Go through the entries below and copy every line that holds the word "Carsharing".

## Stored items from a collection
··········

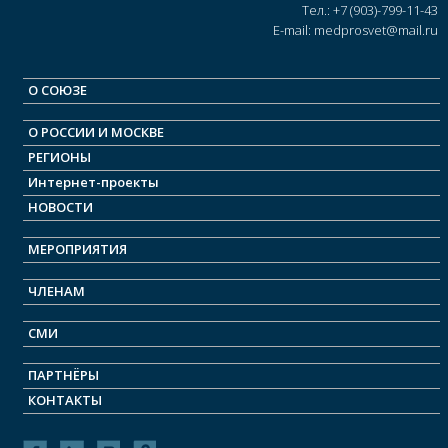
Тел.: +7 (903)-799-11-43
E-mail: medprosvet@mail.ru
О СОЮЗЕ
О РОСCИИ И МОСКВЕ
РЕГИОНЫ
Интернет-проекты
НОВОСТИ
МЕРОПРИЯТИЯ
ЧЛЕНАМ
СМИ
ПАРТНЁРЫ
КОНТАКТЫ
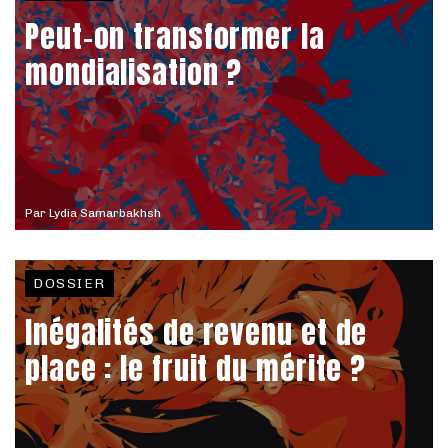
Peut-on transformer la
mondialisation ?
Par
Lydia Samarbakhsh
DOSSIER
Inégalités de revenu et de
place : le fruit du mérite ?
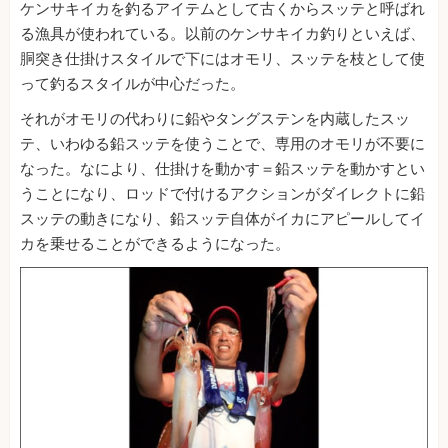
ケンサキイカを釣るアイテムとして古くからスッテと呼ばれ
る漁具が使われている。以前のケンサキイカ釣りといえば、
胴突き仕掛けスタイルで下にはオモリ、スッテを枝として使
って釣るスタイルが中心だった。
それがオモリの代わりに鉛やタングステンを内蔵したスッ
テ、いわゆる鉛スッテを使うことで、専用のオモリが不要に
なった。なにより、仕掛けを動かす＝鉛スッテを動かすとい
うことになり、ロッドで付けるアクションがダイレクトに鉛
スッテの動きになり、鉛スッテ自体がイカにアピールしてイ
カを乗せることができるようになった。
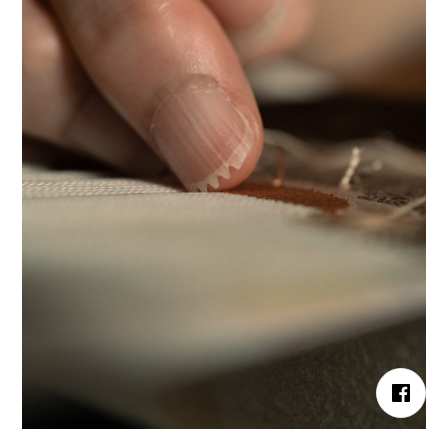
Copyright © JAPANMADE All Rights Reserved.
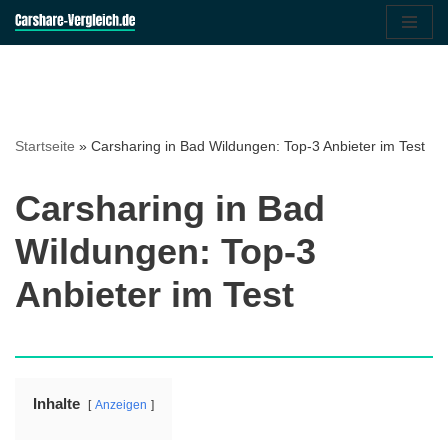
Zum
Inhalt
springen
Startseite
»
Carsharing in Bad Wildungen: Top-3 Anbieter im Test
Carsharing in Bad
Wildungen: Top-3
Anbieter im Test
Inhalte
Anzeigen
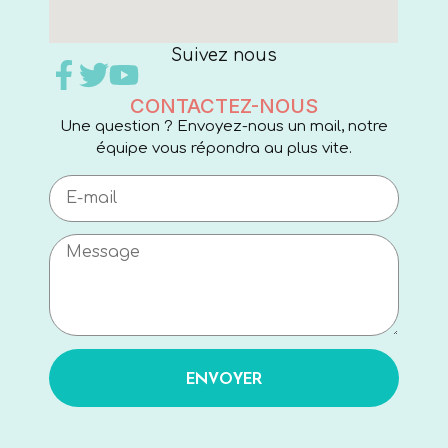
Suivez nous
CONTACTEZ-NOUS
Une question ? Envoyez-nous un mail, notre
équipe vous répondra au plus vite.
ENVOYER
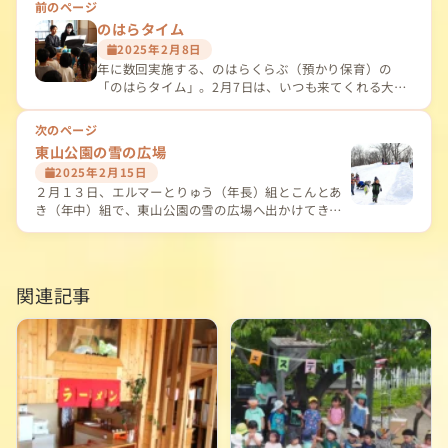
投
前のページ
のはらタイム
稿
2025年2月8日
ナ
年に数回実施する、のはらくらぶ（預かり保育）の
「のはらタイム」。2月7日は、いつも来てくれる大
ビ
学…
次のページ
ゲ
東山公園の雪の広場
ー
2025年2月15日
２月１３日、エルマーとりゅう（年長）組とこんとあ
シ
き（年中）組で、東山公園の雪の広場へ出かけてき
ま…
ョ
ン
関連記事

··········

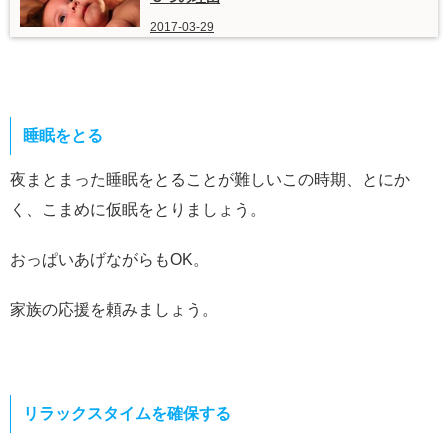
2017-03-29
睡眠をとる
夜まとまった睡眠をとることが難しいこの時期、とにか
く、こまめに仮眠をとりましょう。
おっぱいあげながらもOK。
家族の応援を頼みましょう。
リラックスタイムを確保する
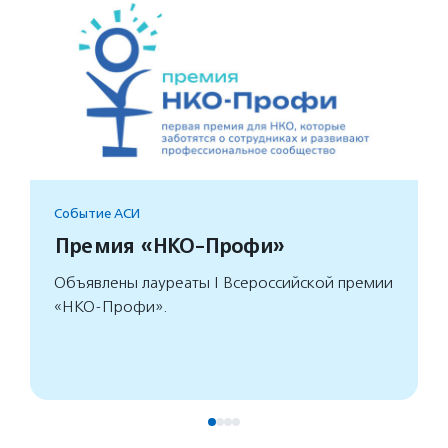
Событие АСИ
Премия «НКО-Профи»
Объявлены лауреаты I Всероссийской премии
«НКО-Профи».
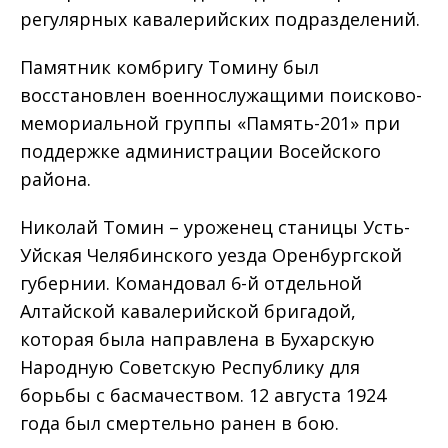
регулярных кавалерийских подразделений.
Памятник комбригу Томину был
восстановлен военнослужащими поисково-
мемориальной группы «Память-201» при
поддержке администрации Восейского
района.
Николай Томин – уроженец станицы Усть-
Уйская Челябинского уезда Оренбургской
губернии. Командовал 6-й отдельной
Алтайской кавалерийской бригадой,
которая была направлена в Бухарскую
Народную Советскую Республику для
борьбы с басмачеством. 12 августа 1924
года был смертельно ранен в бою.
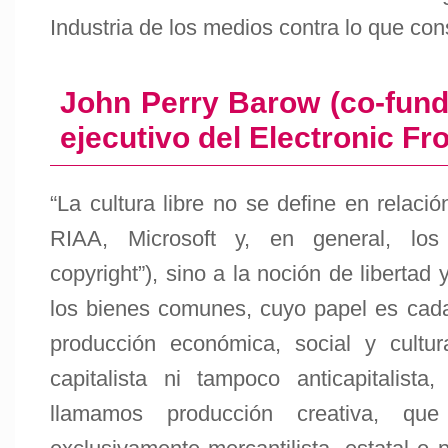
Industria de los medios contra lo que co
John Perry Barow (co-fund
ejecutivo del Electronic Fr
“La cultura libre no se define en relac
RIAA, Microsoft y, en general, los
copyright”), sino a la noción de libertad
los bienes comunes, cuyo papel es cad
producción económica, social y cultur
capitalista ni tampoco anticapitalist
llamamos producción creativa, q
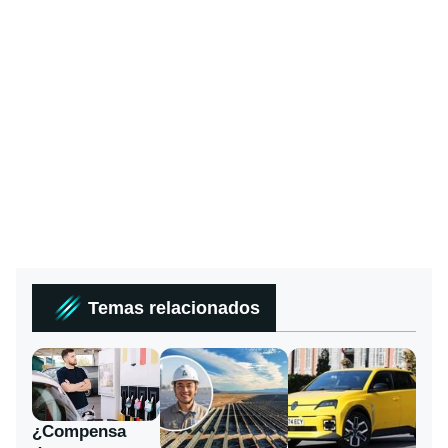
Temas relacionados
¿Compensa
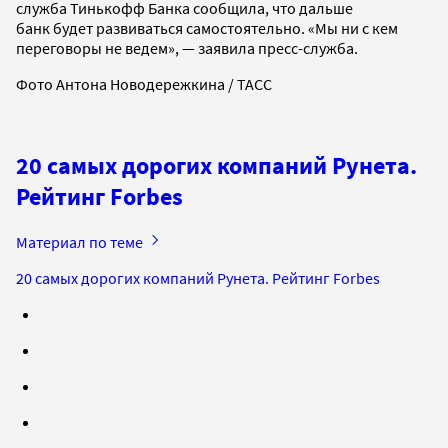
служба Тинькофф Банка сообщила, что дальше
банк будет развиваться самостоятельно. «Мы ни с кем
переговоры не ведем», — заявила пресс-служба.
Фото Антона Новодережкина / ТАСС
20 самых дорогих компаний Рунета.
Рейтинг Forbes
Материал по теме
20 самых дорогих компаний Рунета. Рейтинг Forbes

··········

## Task output
Carsharing in Bad Wildungen: Top-3 Anbieter im Test
Carsharing in Bad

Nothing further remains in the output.